Although they are each quite popular, C-corps and LLCs are only two of several possible business designations. Here are some of the other options business owners might consider:
This tax designation can be elected by corporations—and some LLCs—that qualify in order to receive special treatment. Unlike C-corps, S-corps are exempt from a federal corporate income tax. Instead, much like revenue from LLCs, partnerships and sole proprietorships, revenue from S-corp dividends or gains is taxed only at the individual level. If S-corp shareholders can meet certain criteria, corporate losses are able to offset income from other sources when written off on personal income statements.
S-corps enjoy the same protection from liability offered by corporation status and maintain an independent “life” from owners. Like the LLC, this designation was created to make limited liability protections—which have historically been associated with big corporations—available to smaller businesses. For a corporation to qualify for S-corp status, it can’t exceed more than 100 shareholders, effectively ruling out corporations that want to go public. Ownership of an S-corp is restricted for the most part to individual U.S. citizens or permanent residents.
For an LLC, the main advantage of S-corp taxation is that it may save money on self-employment taxes. This is because owners of an S-corp can be company employees. They must pay themselves a reasonable salary, but additional company earnings are considered distributions, which are not subject to Medicare and Social Security taxes. Under the default LLC tax structure, owners are self-employed and must pay self-employment taxes on all company profit.

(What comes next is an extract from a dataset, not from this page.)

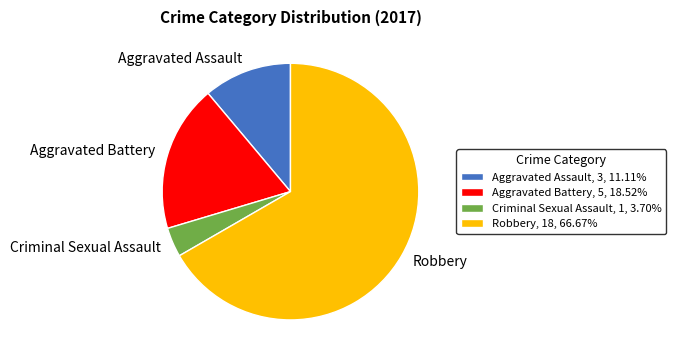

Does Robbery represent more than half of the total?

Yes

If a legal distinction between business and owner and the protections the legal separation of entity can afford are not important or desirable to a business founder, sole proprietorship can offer an appropriate alternative, provided specific circumstances exist. A sole proprietorship is the simplest structure for a one-owner business. It gives the owner few regulatory burdens and a high degree of control and flexibility, but without a distinct business entity, there’s no legal difference between the business’s assets, debts and other liabilities and those of the owner. Unlike a corporation, this means the owner is on the hook personally for any legal or financial failures of the business.
Partnerships are similar to sole proprietorships when it comes to liability or taxes. A partner in a general partnership, like a sole proprietor, reports a share of income, expenses, credits, profits and losses on personal tax returns and thus pays a personal income tax rate and assumes the business’s liability as personal liability. Like sole proprietors, partners must pay a self-employment tax where applicable on all gains without the benefit of separately categorized and possibly untaxed distributions. A limited partnership (LP) or limited liability partnership (LLP) may be an option depending on the industry and other specifics.